Un fardeau psychique... Au-delà de leur santé physique, l’asthme sévère affecte également la santé psychique des patients. D’après l’enquête Ifop, la quasi-totalité des patients (95 %) imputent leur stress, leur nervosité ou leur anxiété à leur asthme, et 86 % estiment que leur maladie joue un rôle dans les épisodes de dépression qu’ils ont pu connaître. Mais l’impact de l’asthme sévère va plus loin. Plus de 4 asthmatiques sévères sur 10 font en sorte de ne pas se retrouver dans une situation générant du stress ou des émotions, et 40 % évitent les situations où ils seraient susceptibles de rire ! « Comme rire peut déclencher une crise, on en vient à refuser des invitations chez des amis », confirme Chantal Harnois. Se sentant incompris, beaucoup de patients ont alors tendance à s’isoler. « Pendant des années, personne ne savait que je souffrais d’asthme sévère. Encore aujourd’hui, cela reste compliqué d’en parler car les gens ont du mal à comprendre le poids de cette maladie qu’ils confondent, à tort, avec un asthme “classique” ».

et social. L’asthme sévère n’épargne aucune sphère de la vie des patients. « Lorsque l’on part en vacances, on doit s’assurer qu’il y a un médecin ou un hôpital à proximité ; si c’est à l’étranger, on vérifie que le climat est compatible ou que le taux de pollution est faible ; et sur le plan professionnel, certains métiers comme boulanger, coiffeur ou professeur de sport, nous sont tout simplement interdits », indique la présidente de l’Association des asthmatiques sévères.
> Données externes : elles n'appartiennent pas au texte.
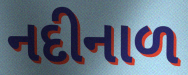
નદીનાળ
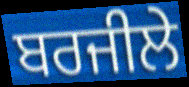
ਬਰਜੀਲੇ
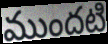
ముందటి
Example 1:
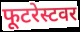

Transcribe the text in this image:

फूटरेस्टवर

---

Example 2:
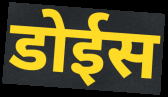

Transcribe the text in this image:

डोईस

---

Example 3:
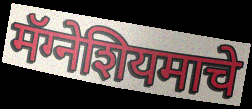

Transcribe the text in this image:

मॅग्नेशियमाचे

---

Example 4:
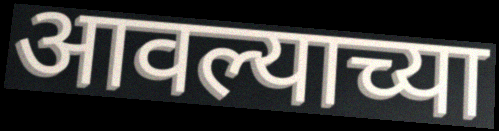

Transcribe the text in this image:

आवल्याच्या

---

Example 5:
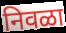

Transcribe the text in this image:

निवळा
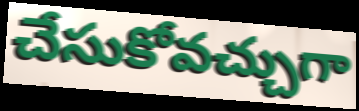
చేసుకోవచ్చుగా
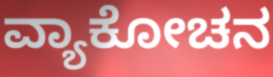
ವ್ಯಾಕೋಚನ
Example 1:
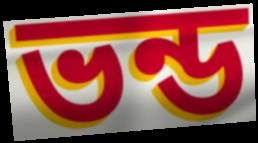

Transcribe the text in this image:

ভন্ড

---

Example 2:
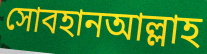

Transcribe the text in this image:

সোবহানআল্লাহ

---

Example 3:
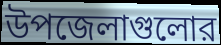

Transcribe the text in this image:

উপজেলাগুলোর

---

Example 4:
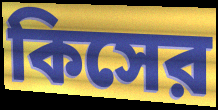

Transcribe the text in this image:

কিসের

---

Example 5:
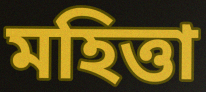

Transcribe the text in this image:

মহিত্তা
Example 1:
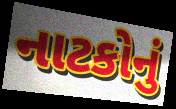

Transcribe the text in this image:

નાટકોનું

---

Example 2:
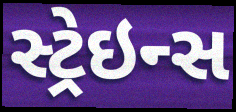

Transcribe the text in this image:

સ્ટ્રેઇન્સ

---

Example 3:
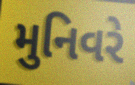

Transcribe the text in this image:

મુનિવરે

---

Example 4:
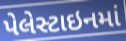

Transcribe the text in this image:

પેલેસ્ટાઇનમાં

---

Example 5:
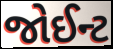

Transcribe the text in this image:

જોઈન્ટ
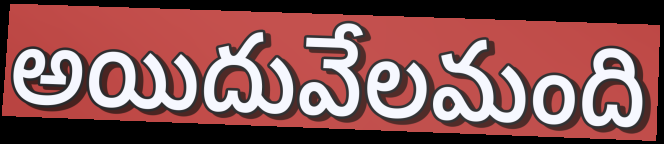
అయిదువేలమంది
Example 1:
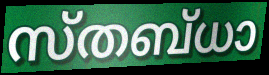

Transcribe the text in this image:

സ്തബ്ധാ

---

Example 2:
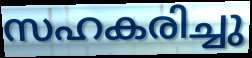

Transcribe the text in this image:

സഹകരിച്ചു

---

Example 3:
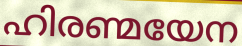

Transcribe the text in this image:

ഹിരണ്മയേന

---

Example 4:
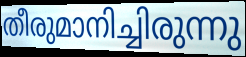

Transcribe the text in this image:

തീരുമാനിച്ചിരുന്നു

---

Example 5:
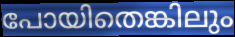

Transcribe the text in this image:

പോയിതെങ്കിലും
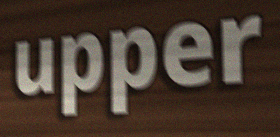
upper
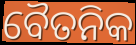
ବୈତନିକ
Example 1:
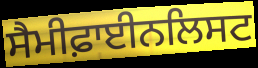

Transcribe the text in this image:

ਸੈਮੀਫ਼ਾਈਨਲਿਸਟ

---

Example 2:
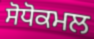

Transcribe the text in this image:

ਸੋਧੋਕਮਲ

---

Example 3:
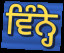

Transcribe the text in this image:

ਵਿੰਨ੍ਹੇ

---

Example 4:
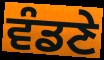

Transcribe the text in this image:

ਵੰਡਣੇ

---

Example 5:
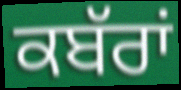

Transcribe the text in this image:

ਕਬੱਰਾਂ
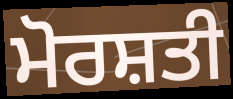
ਮੋਰਸ਼ਤੀ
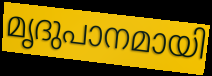
മൃദുപാനമായി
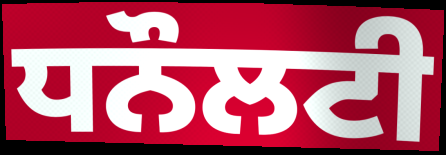
ਧਨੌਲਟੀ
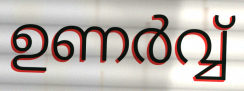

Des propos confirmés par les résultats de l’enquête Ifop, selon lesquels 37 % des asthmatiques sévères interrogés affirment avoir renoncé à certains emplois de crainte qu’ils ne provoquent des crises d’asthme. Certains renoncent même à avoir des rapports sexuels (35 %) ou à fonder une famille (32 %). « L’asthme sévère est une maladie très invalidante, qui bouleverse le quotidien des patients. Il modifie à la fois le quotidien et les perspectives des patients, qui vivent en permanence avec une épée de Damoclès au-dessus de la tête », résume Chantal Harnois.

Un parcours chaotique. Le parcours médical des patients est lui-même souvent chaotique. En cause, l’errance diagnostique liée au temps nécessaire pour identifier l’asthme sévère. « Le médecin doit d’abord s’assurer que son patient souffre bien d’un asthme et non d’une autre maladie respiratoire, puis que la survenue de ses symptômes n’est pas due à une mauvaise observance de ses traitements ou à une exposition à des facteurs déclenchant les exacerbations ; il doit ensuite évaluer l’efficacité des traitements, contrôler la technique d’inhalation et rechercher d’éventuelles comorbidités (obésité, polypose nasosinusienne, reflux gastro-œsophagien...) qui contribuent au mauvais contrôle de l’asthme. Ce n’est qu’au bout de 6 à 12 mois qu’il peut réellement poser le diagnostic d’asthme sévère », explique le Pr Magnan. Et sur le plan de la prise en charge, seuls 38 % sont suivis par un pneumologue hospitalier. Résultat, ils multiplient les prises de corticoïdes par voie générale, dont les effets secondaires peuvent être redoutables. « Audelà de deux exacerbations par an, les patients doivent être adressés à un pneumologue. En fonction du profil de la maladie, ce dernier pourra leur pro poser une biothérapie, un essai thérapeutique, une thermoplastie, ou un traitement quotidien à base de corticoïdes per os mais à faible dose avec surveillance rapprochée et prévention des effets secondaires », recommande le spécialiste.